Residual Connections: Why Skip Connections Help — Transformer Architecture Q&A | Learnixo

What a Residual Connection Is

A residual connection (He et al., 2015, ResNet) adds the input of a sublayer directly to its output:

Without residual:   output = SubLayer(x)
With residual:      output = x + SubLayer(x)

In transformers, every sublayer — both attention and FFN — uses a residual connection:

Encoder block (Pre-LN):
  a   = x + Attention(LayerNorm(x))
  out = a + FFN(LayerNorm(a))

The input x is preserved and added back after the transformation.

The Vanishing Gradient Problem

Without residuals, gradient flow through a deep network is multiplicative:

∂L/∂x₀ = ∂L/∂xₙ · ∂xₙ/∂xₙ₋₁ · ... · ∂x₁/∂x₀

For n=96 layers, each Jacobian has spectral radius < 1:
  Product shrinks exponentially → gradients near zero at layer 0
  Early layers learn nothing

With residuals:
  ∂L/∂xᵢ = ∂L/∂xᵢ₊₁ · (I + ∂SubLayer(xᵢ)/∂xᵢ)

The identity I creates an additive path — gradients flow directly
from the loss to any layer without multiplicative decay.

The Identity Shortcut Interpretation

Residuals implement an important inductive bias: each layer only needs to learn the residual — the difference from the identity:

If SubLayer(x) = 0 (zero function):
  output = x + 0 = x  (identity — the layer is a no-op)

The model can "choose" to make a sublayer do nothing
by keeping its weights small. This is much easier to learn
than trying to learn the identity mapping from scratch.

Consequence: layers that aren't useful get effectively zeroed out.
             Layers that matter learn strong non-identity functions.

This makes training more robust — adding extra layers doesn't necessarily hurt performance.

Gradient Flow Visualisation

Forward pass (depth 4):
  x → [Layer1] → h1 → [Layer2] → h2 → [Layer3] → h3 → [Layer4] → loss

Without residuals (backprop):
  ∂L/∂x = J4 · J3 · J2 · J1   (product of Jacobians, may vanish)

With residuals (backprop):
  ∂L/∂x = (I + J4) · (I + J3) · (I + J2) · (I + J1)
  Expanding: = I + J1 + J2 + J3 + J4 + J1J2 + ...

  The I term means there is ALWAYS a gradient path of magnitude 1,
  regardless of how many layers exist.

Code Illustration

Python

import torch
import torch.nn as nn

class ResidualBlock(nn.Module):
    def __init__(self, d_model: int, sublayer: nn.Module):
        super().__init__()
        self.sublayer = sublayer
        self.norm = nn.LayerNorm(d_model)

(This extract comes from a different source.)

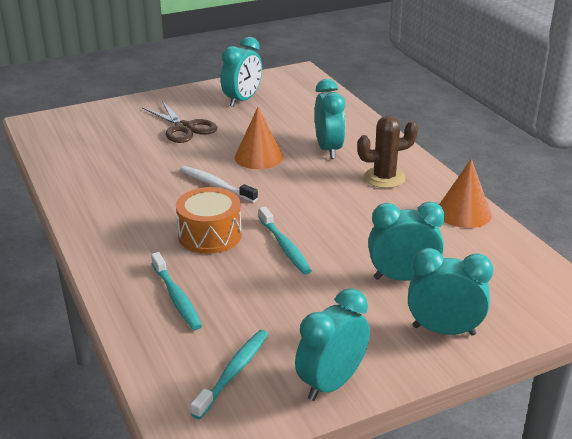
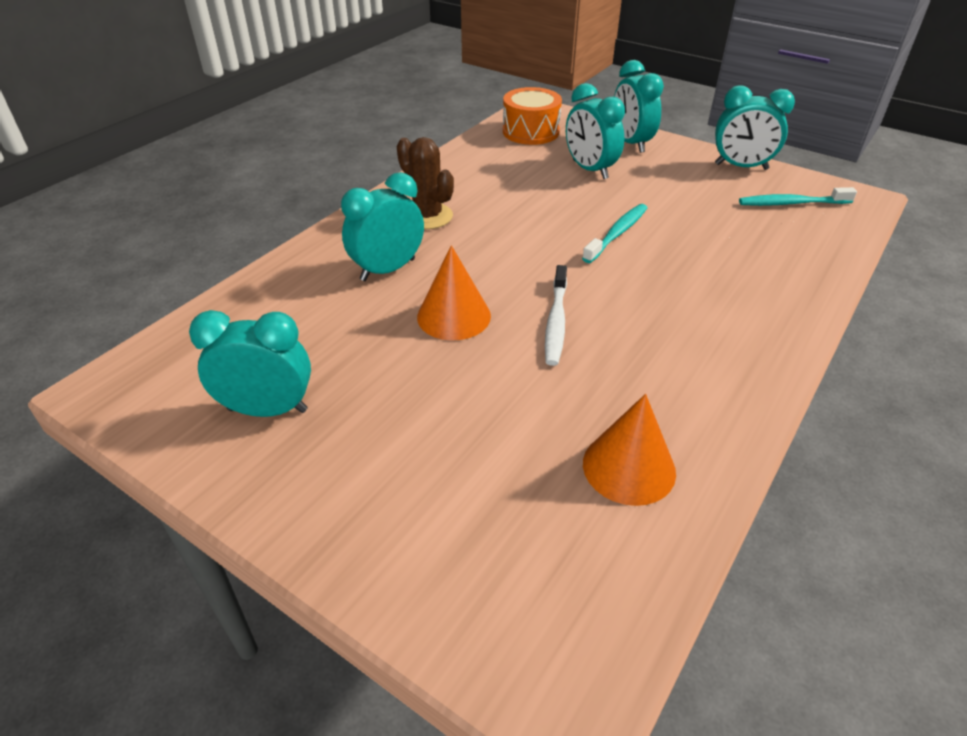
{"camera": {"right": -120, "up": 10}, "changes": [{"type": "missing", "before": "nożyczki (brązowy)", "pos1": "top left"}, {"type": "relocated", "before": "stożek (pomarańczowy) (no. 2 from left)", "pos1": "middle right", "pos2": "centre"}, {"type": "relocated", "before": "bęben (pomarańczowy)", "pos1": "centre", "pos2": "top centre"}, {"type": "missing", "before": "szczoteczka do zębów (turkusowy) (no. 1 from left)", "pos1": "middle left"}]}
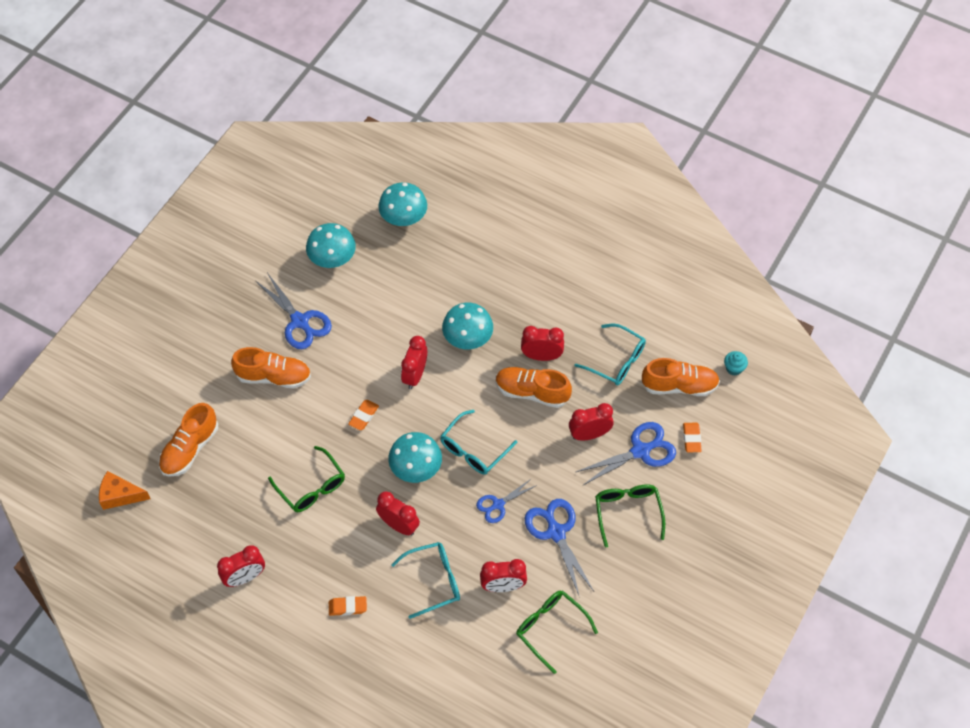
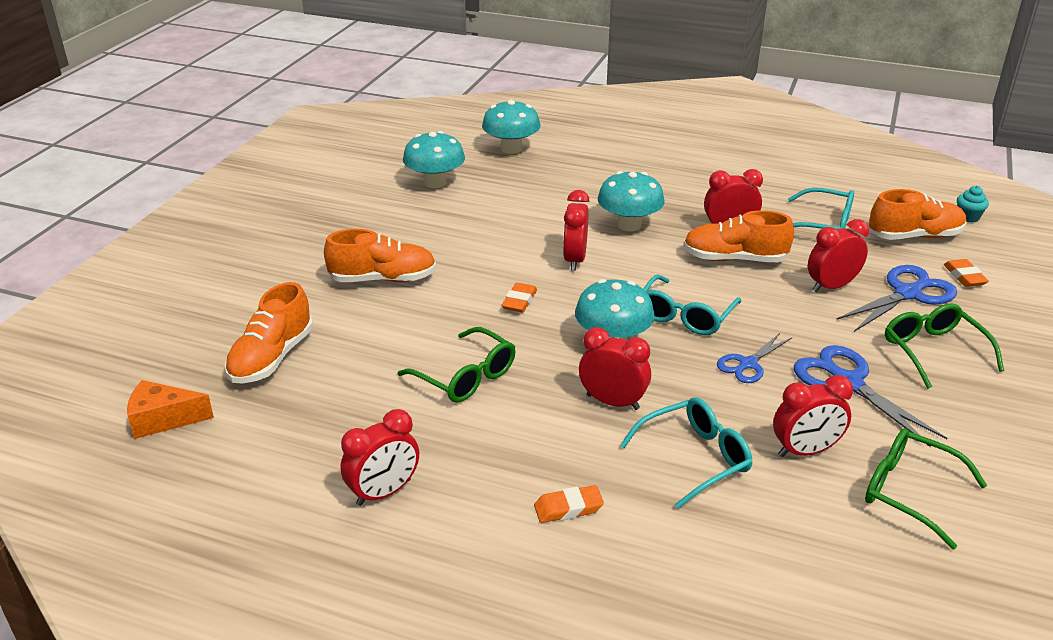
{"camera": {"right": -10, "up": -25}, "changes": [{"type": "missing", "before": "nożyczki (niebieski) (no. 1 from left)", "pos1": "middle left"}]}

    def forward(self, x: torch.Tensor, **kwargs) -> torch.Tensor:
        # Pre-LN style
        return x + self.sublayer(self.norm(x), **kwargs)

# In practice, transformer blocks inline this:
class EncoderBlock(nn.Module):
    def __init__(self, d_model, num_heads, d_ff):
        super().__init__()
        self.attn = MultiHeadAttention(d_model, num_heads)
        self.ff   = FFN(d_model, d_ff)
        self.norm1 = nn.LayerNorm(d_model)
        self.norm2 = nn.LayerNorm(d_model)

    def forward(self, x, mask=None):
        x = x + self.attn(self.norm1(x), mask=mask)   # residual 1
        x = x + self.ff(self.norm2(x))                 # residual 2
        return x

Residuals Enable Depth Scaling

Without residuals:
  BERT-base: 12 layers — already difficult to train stably
  Training GPT-3 (96 layers): would fail entirely

With residuals + Pre-LN:
  GPT-3: 96 layers, 175B parameters — trains stably with AdamW
  PaLM:  118 layers — trains stably
  The residual connection is the infrastructure enabling modern scale

Residuals as Ensemble

An alternative interpretation: a deep residual network is like an implicit ensemble of shallow networks:

2-layer residual network:
  output = x + f1(x) + f2(x + f1(x))
  Expanded: x + f1(x) + f2(x) + f2(f1(x))  (approximately)

This is like having paths of depth 0, 1, 1, 2 all contributing.
Ensemble of many depths → more robust to layer failures.

Interview Answer

"Residual connections add the sublayer's input directly to its output: output = x + SubLayer(x). The key benefit is gradient flow — without residuals, backpropagation multiplies Jacobians across all layers, causing exponential vanishing. With residuals, there is always an identity path that carries gradients directly to any layer. They also encode a useful inductive bias: each layer only needs to learn the residual (the deviation from identity), making it easy for layers to become no-ops if they aren't useful. Residuals are the structural prerequisite for training transformers with 24, 96, or even 118 layers."